I own a battered copy of Observations, but had not looked at it in a couple of years. So, coming to it with fresh eyes, I think the first thing about the book, which we mostly take for granted, with our contemporary sensibility, is its very magazine-like architecture.
Viewing Observations from 2011, it’s hard to see how provocative it must have been to try to synthesize pop culture and high culture in a formal publication like a book, and in the way that Avedon and Alexey Brodovitch attempted here. Unlike a whole, unified, complete book, we have the joining of a number of not obviously related chapters, like magazine features: The Actors, The Singers, The Swans, The Couples, and so on. And then we have an even greater stylistic and thematic jump to Italy popped into the middle of this book.

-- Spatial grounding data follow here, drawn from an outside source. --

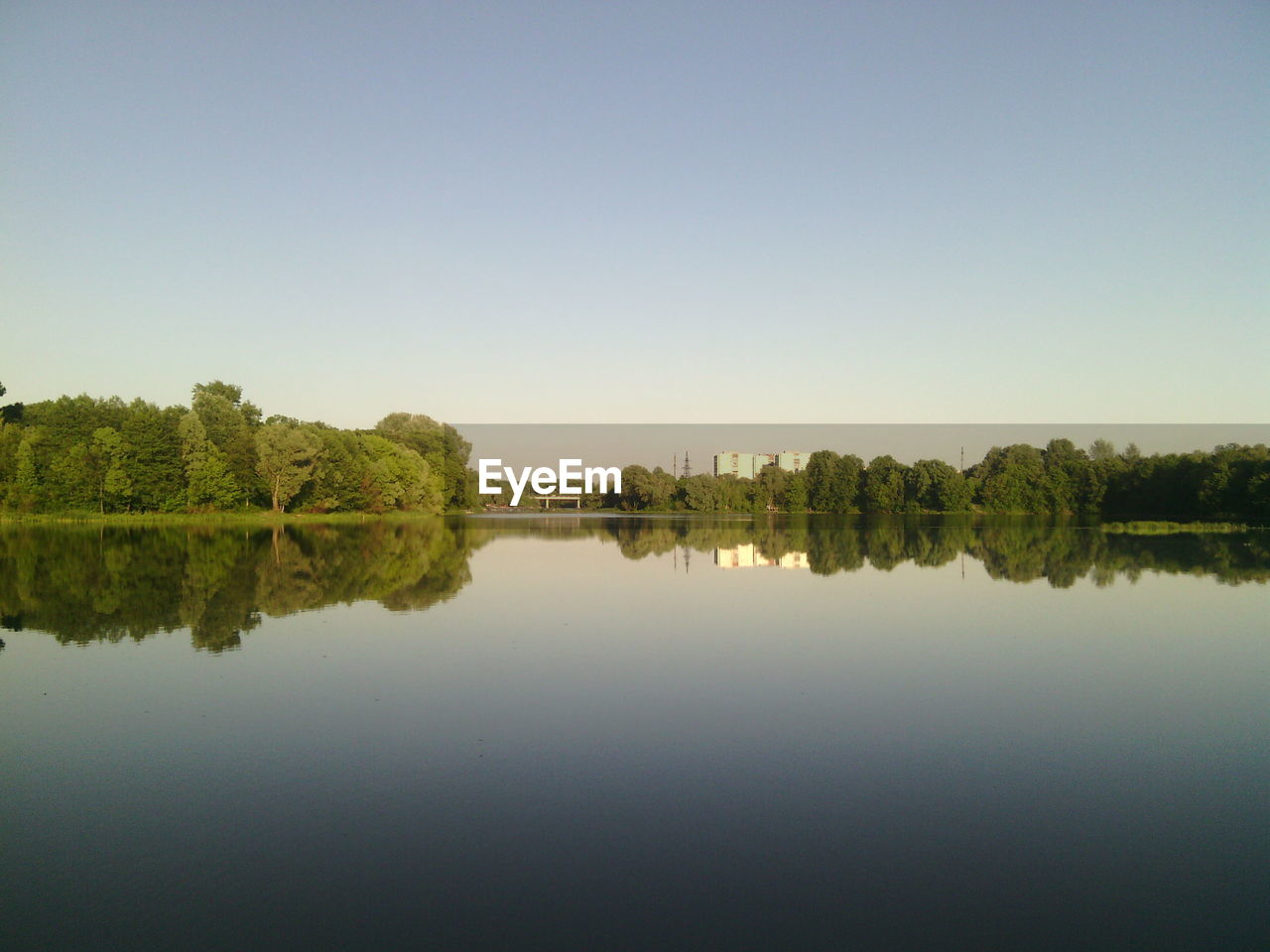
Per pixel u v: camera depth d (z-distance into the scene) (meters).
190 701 12.88
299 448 74.88
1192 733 11.57
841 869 7.50
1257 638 18.33
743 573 31.48
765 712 12.46
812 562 36.19
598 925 6.52
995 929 6.50
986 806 8.96
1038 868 7.55
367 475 83.88
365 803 8.96
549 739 11.13
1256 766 10.27
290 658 15.80
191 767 10.08
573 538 53.31
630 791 9.32
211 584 26.59
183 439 71.69
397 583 27.36
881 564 35.31
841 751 10.74
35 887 7.19
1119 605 23.27
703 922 6.57
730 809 8.83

I don’t find the approach completely satisfying or successful. By comparison, I much prefer later Avedon books where he pursued a consistent formal approach, including the American West and Richard Avedon Portraits. These are the books where Avedon most clearly and successfully gives us what I want from him: the sense of confrontation that defined his white background portraiture.
Another important formal element that we see in Observations is the development of Avedon’s strategies of montage: his use of two images on facing pages to make implied claims of similarity or difference between the people pictured. Again, it seems obvious to our 21st-century media-saturated eyes that we should do this as photographic designers, but look for comparison at the techniques of sequencing and montage in The Americans.

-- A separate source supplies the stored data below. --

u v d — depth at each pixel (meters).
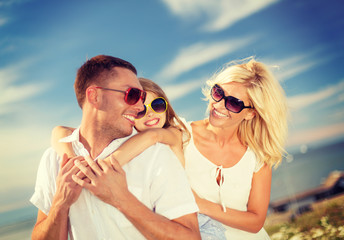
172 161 1.83
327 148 41.34
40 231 1.83
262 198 2.94
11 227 26.88
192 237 1.65
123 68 1.90
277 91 2.97
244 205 3.00
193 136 3.02
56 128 2.33
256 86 2.84
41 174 2.01
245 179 2.93
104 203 1.74
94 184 1.68
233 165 2.94
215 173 2.91
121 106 1.83
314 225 6.15
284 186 24.25
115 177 1.70
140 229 1.66
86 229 1.76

Avedon’s pictures speak to each other and create higher orders of metaphorical meaning in a way distinct from Frank’s sequencing. Consider, for example, page 146, where Avedon joins photographs of Robert Oppenheimer and Martin Darcy in a similar stance, and that helps to inspire Capote’s analysis of appearance and virtue.
This month’s book ‘Observations’ is not easily accessible in your local library, nor is it affordable to most. But we consider it to be more than worthy of a Photo Book Club discussion, and so next week we will post a video looking through the book, making sure this incredible book is available to view by as many fans as possible!
Author Richard Avedon, with comments by Truman Capote
Publisher Simon & Schuster, 1959
Like Robert Frank’s ‘The Americans,’ which we discussed last month in the Photo Book Club, American photographer Richard Avedon’s first book, ‘Observations,’ was published in 1959. And, like ‘The Americans’ it was included in Andrew Roth’s ‘The Book of 101 Books: Seminal Photographic Books of the 20th Century (PPP Editions, 2001), now itself a seminal work on the history of the photographic book.
Having begun to take photographs during the Second World War, where he served in the Merchant Marine, Avedon became chief photographer of ‘Harper’s Bazaar’ in the late 1940s, where he helped redefine and elevate fashion photography to an art form, frequently taking his models out of the studio.
But Avedon’s first book did not focus on his fashion work, but on his iconic and penetrating portraits. In the 150 pages that form ‘Observations,’ with comments by the great American writer Truman Capote, we encounter the likes of Charlie Chaplin, John Huston, Alfred Hitchcock, The Duke and Duchess of Windsor, Arthur Miller, Pablo Picasso, Marilyn Monroe, Mae West, Judy Garland, Igor Stravinsky, Katherine Hepburn, Brigitte Bardot, Louis Armstrong, Humphrey Bogart, Buster Keaton, and many others.
Reflecting upon Avedon’s oeuvre, Maria Morris Hambourg recently wrote ‘By dint of progressive challenges to himself, Richard Avedon has not only distilled photographic portraiture to its irreducible core, but has also produced an extended meditation on life, death, art, and identity. Laureate of the invisible reflected in physiognomy, Avedon has become our poet of portraiture.’